◆ **Instructions for the task**
Copy every line of the entries below word for word.

— begin Exercise input —

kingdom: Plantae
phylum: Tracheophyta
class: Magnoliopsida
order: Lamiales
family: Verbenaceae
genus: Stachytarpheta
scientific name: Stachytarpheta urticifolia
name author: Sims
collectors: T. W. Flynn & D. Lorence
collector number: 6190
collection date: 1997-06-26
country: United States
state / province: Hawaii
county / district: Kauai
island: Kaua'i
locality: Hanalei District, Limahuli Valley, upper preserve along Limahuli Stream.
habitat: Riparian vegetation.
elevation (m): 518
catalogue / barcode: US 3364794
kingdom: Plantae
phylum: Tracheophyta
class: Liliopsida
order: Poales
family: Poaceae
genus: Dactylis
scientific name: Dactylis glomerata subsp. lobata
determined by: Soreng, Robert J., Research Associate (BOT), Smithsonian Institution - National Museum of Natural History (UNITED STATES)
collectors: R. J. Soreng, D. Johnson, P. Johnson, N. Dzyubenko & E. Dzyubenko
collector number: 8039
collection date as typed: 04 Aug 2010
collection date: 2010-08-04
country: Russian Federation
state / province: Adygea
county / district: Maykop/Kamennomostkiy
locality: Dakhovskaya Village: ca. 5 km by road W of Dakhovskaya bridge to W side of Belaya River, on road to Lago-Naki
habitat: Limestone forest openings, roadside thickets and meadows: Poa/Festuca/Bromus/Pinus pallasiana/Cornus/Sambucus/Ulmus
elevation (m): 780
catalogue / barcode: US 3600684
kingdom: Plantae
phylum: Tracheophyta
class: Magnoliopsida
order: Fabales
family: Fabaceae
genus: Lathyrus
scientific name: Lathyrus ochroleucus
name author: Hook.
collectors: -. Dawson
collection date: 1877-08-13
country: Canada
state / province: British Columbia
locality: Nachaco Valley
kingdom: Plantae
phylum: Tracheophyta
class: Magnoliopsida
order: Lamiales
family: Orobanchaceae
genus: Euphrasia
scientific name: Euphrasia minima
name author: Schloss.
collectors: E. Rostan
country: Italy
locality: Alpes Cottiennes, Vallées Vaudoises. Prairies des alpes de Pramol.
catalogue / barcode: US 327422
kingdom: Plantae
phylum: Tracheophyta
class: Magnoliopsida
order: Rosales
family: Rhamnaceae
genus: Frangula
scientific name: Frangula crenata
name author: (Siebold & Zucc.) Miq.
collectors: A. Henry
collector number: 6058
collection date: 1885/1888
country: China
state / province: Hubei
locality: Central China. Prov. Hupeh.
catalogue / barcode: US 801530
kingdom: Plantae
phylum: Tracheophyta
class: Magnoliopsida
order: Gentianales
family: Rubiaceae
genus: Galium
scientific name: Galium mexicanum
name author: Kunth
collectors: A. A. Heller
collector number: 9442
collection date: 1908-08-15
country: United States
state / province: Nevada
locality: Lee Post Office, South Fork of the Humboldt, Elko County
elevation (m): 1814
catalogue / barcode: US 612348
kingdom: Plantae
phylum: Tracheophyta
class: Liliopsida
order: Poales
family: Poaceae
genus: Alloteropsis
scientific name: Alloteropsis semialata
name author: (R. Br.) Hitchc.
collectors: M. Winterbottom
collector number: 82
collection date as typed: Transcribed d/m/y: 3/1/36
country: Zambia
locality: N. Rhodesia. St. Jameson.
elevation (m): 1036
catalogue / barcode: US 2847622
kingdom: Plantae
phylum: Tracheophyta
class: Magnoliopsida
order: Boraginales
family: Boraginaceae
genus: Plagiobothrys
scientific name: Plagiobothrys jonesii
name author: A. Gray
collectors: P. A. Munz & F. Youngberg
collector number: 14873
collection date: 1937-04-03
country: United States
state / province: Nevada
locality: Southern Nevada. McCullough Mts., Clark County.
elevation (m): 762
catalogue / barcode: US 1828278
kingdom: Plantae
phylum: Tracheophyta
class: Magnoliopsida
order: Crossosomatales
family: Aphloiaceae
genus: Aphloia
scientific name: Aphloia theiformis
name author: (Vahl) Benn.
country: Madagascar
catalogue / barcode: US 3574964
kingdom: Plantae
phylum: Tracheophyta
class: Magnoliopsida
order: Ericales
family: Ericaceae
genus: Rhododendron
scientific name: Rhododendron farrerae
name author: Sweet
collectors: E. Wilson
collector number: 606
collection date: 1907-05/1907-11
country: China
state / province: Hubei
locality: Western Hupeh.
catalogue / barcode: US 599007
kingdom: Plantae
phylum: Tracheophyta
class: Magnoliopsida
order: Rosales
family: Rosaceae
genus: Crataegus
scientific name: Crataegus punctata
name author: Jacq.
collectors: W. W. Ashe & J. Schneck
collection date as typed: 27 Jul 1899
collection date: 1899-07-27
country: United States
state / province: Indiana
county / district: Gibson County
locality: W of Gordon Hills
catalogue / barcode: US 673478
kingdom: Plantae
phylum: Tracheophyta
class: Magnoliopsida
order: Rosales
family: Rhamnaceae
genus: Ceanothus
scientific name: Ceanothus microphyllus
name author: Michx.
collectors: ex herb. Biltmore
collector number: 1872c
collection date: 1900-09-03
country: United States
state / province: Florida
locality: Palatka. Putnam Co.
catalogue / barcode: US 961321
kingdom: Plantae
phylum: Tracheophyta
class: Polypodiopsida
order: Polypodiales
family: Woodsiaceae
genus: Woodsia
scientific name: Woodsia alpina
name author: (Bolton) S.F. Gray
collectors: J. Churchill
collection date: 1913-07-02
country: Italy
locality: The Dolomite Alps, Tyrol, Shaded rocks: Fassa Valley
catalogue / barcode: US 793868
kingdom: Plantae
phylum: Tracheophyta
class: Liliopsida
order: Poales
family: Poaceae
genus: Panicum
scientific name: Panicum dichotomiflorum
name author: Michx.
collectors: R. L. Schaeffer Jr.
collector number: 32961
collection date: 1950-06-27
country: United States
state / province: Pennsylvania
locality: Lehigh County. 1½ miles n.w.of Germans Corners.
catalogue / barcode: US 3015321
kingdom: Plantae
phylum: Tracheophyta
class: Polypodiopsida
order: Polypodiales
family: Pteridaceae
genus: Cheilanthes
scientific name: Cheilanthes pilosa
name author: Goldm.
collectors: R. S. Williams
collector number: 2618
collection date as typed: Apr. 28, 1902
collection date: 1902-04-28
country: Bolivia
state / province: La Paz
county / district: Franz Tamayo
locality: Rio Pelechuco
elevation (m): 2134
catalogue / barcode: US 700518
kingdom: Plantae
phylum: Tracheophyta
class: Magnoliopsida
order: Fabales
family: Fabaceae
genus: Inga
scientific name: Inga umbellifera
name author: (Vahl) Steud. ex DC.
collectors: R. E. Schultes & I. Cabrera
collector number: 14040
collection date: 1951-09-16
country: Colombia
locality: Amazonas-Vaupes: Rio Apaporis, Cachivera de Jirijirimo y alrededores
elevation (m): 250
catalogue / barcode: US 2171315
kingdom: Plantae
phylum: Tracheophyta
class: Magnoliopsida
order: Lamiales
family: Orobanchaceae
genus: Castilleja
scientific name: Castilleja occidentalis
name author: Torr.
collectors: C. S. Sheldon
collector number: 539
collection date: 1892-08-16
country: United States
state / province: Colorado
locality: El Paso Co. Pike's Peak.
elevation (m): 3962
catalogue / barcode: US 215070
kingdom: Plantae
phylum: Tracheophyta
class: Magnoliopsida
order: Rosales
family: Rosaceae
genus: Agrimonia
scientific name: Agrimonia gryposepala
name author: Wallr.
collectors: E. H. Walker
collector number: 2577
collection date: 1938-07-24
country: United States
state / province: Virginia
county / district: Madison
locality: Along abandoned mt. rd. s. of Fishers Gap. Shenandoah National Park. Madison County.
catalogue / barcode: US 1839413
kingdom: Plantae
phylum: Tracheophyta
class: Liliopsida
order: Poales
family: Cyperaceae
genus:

— end Exercise input —

◆ **Result of this exercise**
kingdom: Plantae
phylum: Tracheophyta
class: Magnoliopsida
order: Lamiales
family: Verbenaceae
genus: Stachytarpheta
scientific name: Stachytarpheta urticifolia
name author: Sims
collectors: T. W. Flynn & D. Lorence
collector number: 6190
collection date: 1997-06-26
country: United States
state / province: Hawaii
county / district: Kauai
island: Kaua'i
locality: Hanalei District, Limahuli Valley, upper preserve along Limahuli Stream.
habitat: Riparian vegetation.
elevation (m): 518
catalogue / barcode: US 3364794
kingdom: Plantae
phylum: Tracheophyta
class: Liliopsida
order: Poales
family: Poaceae
genus: Dactylis
scientific name: Dactylis glomerata subsp. lobata
determined by: Soreng, Robert J., Research Associate (BOT), Smithsonian Institution - National Museum of Natural History (UNITED STATES)
collectors: R. J. Soreng, D. Johnson, P. Johnson, N. Dzyubenko & E. Dzyubenko
collector number: 8039
collection date as typed: 04 Aug 2010
collection date: 2010-08-04
country: Russian Federation
state / province: Adygea
county / district: Maykop/Kamennomostkiy
locality: Dakhovskaya Village: ca. 5 km by road W of Dakhovskaya bridge to W side of Belaya River, on road to Lago-Naki
habitat: Limestone forest openings, roadside thickets and meadows: Poa/Festuca/Bromus/Pinus pallasiana/Cornus/Sambucus/Ulmus
elevation (m): 780
catalogue / barcode: US 3600684
kingdom: Plantae
phylum: Tracheophyta
class: Magnoliopsida
order: Fabales
family: Fabaceae
genus: Lathyrus
scientific name: Lathyrus ochroleucus
name author: Hook.
collectors: -. Dawson
collection date: 1877-08-13
country: Canada
state / province: British Columbia
locality: Nachaco Valley
kingdom: Plantae
phylum: Tracheophyta
class: Magnoliopsida
order: Lamiales
family: Orobanchaceae
genus: Euphrasia
scientific name: Euphrasia minima
name author: Schloss.
collectors: E. Rostan
country: Italy
locality: Alpes Cottiennes, Vallées Vaudoises. Prairies des alpes de Pramol.
catalogue / barcode: US 327422
kingdom: Plantae
phylum: Tracheophyta
class: Magnoliopsida
order: Rosales
family: Rhamnaceae
genus: Frangula
scientific name: Frangula crenata
name author: (Siebold & Zucc.) Miq.
collectors: A. Henry
collector number: 6058
collection date: 1885/1888
country: China
state / province: Hubei
locality: Central China. Prov. Hupeh.
catalogue / barcode: US 801530
kingdom: Plantae
phylum: Tracheophyta
class: Magnoliopsida
order: Gentianales
family: Rubiaceae
genus: Galium
scientific name: Galium mexicanum
name author: Kunth
collectors: A. A. Heller
collector number: 9442
collection date: 1908-08-15
country: United States
state / province: Nevada
locality: Lee Post Office, South Fork of the Humboldt, Elko County
elevation (m): 1814
catalogue / barcode: US 612348
kingdom: Plantae
phylum: Tracheophyta
class: Liliopsida
order: Poales
family: Poaceae
genus: Alloteropsis
scientific name: Alloteropsis semialata
name author: (R. Br.) Hitchc.
collectors: M. Winterbottom
collector number: 82
collection date as typed: Transcribed d/m/y: 3/1/36
country: Zambia
locality: N. Rhodesia. St. Jameson.
elevation (m): 1036
catalogue / barcode: US 2847622
kingdom: Plantae
phylum: Tracheophyta
class: Magnoliopsida
order: Boraginales
family: Boraginaceae
genus: Plagiobothrys
scientific name: Plagiobothrys jonesii
name author: A. Gray
collectors: P. A. Munz & F. Youngberg
collector number: 14873
collection date: 1937-04-03
country: United States
state / province: Nevada
locality: Southern Nevada. McCullough Mts., Clark County.
elevation (m): 762
catalogue / barcode: US 1828278
kingdom: Plantae
phylum: Tracheophyta
class: Magnoliopsida
order: Crossosomatales
family: Aphloiaceae
genus: Aphloia
scientific name: Aphloia theiformis
name author: (Vahl) Benn.
country: Madagascar
catalogue / barcode: US 3574964
kingdom: Plantae
phylum: Tracheophyta
class: Magnoliopsida
order: Ericales
family: Ericaceae
genus: Rhododendron
scientific name: Rhododendron farrerae
name author: Sweet
collectors: E. Wilson
collector number: 606
collection date: 1907-05/1907-11
country: China
state / province: Hubei
locality: Western Hupeh.
catalogue / barcode: US 599007
kingdom: Plantae
phylum: Tracheophyta
class: Magnoliopsida
order: Rosales
family: Rosaceae
genus: Crataegus
scientific name: Crataegus punctata
name author: Jacq.
collectors: W. W. Ashe & J. Schneck
collection date as typed: 27 Jul 1899
collection date: 1899-07-27
country: United States
state / province: Indiana
county / district: Gibson County
locality: W of Gordon Hills
catalogue / barcode: US 673478
kingdom: Plantae
phylum: Tracheophyta
class: Magnoliopsida
order: Rosales
family: Rhamnaceae
genus: Ceanothus
scientific name: Ceanothus microphyllus
name author: Michx.
collectors: ex herb. Biltmore
collector number: 1872c
collection date: 1900-09-03
country: United States
state / province: Florida
locality: Palatka. Putnam Co.
catalogue / barcode: US 961321
kingdom: Plantae
phylum: Tracheophyta
class: Polypodiopsida
order: Polypodiales
family: Woodsiaceae
genus: Woodsia
scientific name: Woodsia alpina
name author: (Bolton) S.F. Gray
collectors: J. Churchill
collection date: 1913-07-02
country: Italy
locality: The Dolomite Alps, Tyrol, Shaded rocks: Fassa Valley
catalogue / barcode: US 793868
kingdom: Plantae
phylum: Tracheophyta
class: Liliopsida
order: Poales
family: Poaceae
genus: Panicum
scientific name: Panicum dichotomiflorum
name author: Michx.
collectors: R. L. Schaeffer Jr.
collector number: 32961
collection date: 1950-06-27
country: United States
state / province: Pennsylvania
locality: Lehigh County. 1½ miles n.w.of Germans Corners.
catalogue / barcode: US 3015321
kingdom: Plantae
phylum: Tracheophyta
class: Polypodiopsida
order: Polypodiales
family: Pteridaceae
genus: Cheilanthes
scientific name: Cheilanthes pilosa
name author: Goldm.
collectors: R. S. Williams
collector number: 2618
collection date as typed: Apr. 28, 1902
collection date: 1902-04-28
country: Bolivia
state / province: La Paz
county / district: Franz Tamayo
locality: Rio Pelechuco
elevation (m): 2134
catalogue / barcode: US 700518
kingdom: Plantae
phylum: Tracheophyta
class: Magnoliopsida
order: Fabales
family: Fabaceae
genus: Inga
scientific name: Inga umbellifera
name author: (Vahl) Steud. ex DC.
collectors: R. E. Schultes & I. Cabrera
collector number: 14040
collection date: 1951-09-16
country: Colombia
locality: Amazonas-Vaupes: Rio Apaporis, Cachivera de Jirijirimo y alrededores
elevation (m): 250
catalogue / barcode: US 2171315
kingdom: Plantae
phylum: Tracheophyta
class: Magnoliopsida
order: Lamiales
family: Orobanchaceae
genus: Castilleja
scientific name: Castilleja occidentalis
name author: Torr.
collectors: C. S. Sheldon
collector number: 539
collection date: 1892-08-16
country: United States
state / province: Colorado
locality: El Paso Co. Pike's Peak.
elevation (m): 3962
catalogue / barcode: US 215070
kingdom: Plantae
phylum: Tracheophyta
class: Magnoliopsida
order: Rosales
family: Rosaceae
genus: Agrimonia
scientific name: Agrimonia gryposepala
name author: Wallr.
collectors: E. H. Walker
collector number: 2577
collection date: 1938-07-24
country: United States
state / province: Virginia
county / district: Madison
locality: Along abandoned mt. rd. s. of Fishers Gap. Shenandoah National Park. Madison County.
catalogue / barcode: US 1839413
kingdom: Plantae
phylum: Tracheophyta
class: Liliopsida
order: Poales
family: Cyperaceae
genus:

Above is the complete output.